Analysis of interaction turns shows a monotonic increase in evaluation accuracy with higher interaction budgets, underscoring the necessity of iterative evidence gathering in complex scenarios.
Figure 4: Performance improvement as agent is allowed more interaction turns during evaluation.
Multimodal ablation studies in GUI domain indicate that combining accessibility tree and screenshot inputs improves agent performance in some subdomains but can introduce noise and degrade accuracy in others. The optimal modality configuration is task-dependent, suggesting avenues for adaptive input selection strategies.
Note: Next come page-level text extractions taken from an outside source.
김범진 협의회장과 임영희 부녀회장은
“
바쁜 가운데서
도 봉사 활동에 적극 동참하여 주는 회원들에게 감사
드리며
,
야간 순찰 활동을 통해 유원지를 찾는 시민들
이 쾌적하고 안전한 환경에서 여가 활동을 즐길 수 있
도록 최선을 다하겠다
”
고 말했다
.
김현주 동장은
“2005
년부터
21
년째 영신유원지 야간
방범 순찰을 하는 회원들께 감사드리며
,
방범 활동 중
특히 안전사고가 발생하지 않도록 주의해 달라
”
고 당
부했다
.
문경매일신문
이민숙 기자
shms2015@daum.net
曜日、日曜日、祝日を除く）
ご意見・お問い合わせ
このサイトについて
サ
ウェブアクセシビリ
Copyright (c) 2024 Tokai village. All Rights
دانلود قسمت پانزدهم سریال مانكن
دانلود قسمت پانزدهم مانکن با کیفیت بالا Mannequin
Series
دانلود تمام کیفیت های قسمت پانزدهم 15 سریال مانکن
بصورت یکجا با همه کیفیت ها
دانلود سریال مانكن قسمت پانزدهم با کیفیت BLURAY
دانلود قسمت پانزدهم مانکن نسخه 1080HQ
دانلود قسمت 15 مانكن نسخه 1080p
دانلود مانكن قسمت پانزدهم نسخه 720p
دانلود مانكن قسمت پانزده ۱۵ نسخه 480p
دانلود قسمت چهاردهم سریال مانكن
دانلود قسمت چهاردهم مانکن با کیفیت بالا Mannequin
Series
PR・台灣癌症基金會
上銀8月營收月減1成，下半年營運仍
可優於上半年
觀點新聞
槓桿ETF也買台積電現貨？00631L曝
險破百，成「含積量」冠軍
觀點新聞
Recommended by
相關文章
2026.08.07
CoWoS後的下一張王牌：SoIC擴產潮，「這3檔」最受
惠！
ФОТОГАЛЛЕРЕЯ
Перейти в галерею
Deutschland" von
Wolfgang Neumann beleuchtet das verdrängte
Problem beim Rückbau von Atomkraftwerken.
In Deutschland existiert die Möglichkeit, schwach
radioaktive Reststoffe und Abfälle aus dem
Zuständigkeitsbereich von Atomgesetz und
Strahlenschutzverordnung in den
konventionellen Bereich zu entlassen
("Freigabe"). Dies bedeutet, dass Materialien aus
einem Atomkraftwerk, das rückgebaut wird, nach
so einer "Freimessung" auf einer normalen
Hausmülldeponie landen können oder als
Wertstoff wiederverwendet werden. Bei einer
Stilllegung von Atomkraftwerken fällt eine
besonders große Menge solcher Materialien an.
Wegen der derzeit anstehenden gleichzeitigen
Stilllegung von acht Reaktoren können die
Figure 5: Effect of different input modalities on agentic judge performance for GUI tasks.
Ablation and Failure Analysis
Ablation studies demonstrate that increasing internal reasoning effort does not guarantee better agentic judge performance; tool invocation precision, output interpretation, and interaction frequency are more significant contributors. Failure mode taxonomy reveals four main categories: tool invocation omission, incorrect tool calls, misinterpretation of tool outputs, and incorrect reasoning despite correct evidence. Across domains and models, the predominant sources of error are misinterpretation and erroneous reasoning, reflecting both agentic limitations and the inherent complexity of environment-driven tasks.
Implications and Future Directions
AJ-Bench formally positions environment-aware, agentic evaluation as a necessary capability for advancing RL and LLM-based agent development. Practically, the benchmark provides a scalable pipeline for training and validating agentic judges, offering insights into systematic weaknesses in current verification methods and informing the design of more robust evaluator architectures.
Theoretically, the results challenge the assumption that improved LLM capacity alone suffices for reliable evaluation; instead, tool use and interaction with real environments are indispensable for verifying multi-step and non-trivial agent trajectories. The persistent headroom (absolute F1 remains below 0.8) highlights unresolved open challenges—such as adaptive tool sequencing, scalable evidence synthesis, and hybrid human-agent oversight—that warrant further exploration.
Future developments will likely focus on automatic task generation, scaling live environment infrastructure, extension to novel domains (e.g., scientific hypothesis testing, code execution environments), and integration of agentic judges within RL reward modeling pipelines.
Conclusion
AJ-Bench establishes a rigorous paradigm for environment-aware agentic evaluation, empirically validates the superiority of Agent-as-a-Judge over static LLM-based judges, and identifies practical and theoretical limitations in current approaches. The benchmark and findings inform the next generation of agent evaluation, emphasizing the indispensability of interaction capabilities and tool access in verifying complex behaviors. AJ-Bench is positioned to become a foundational resource for research on robust agentic evaluation and scalable RL retraining protocols.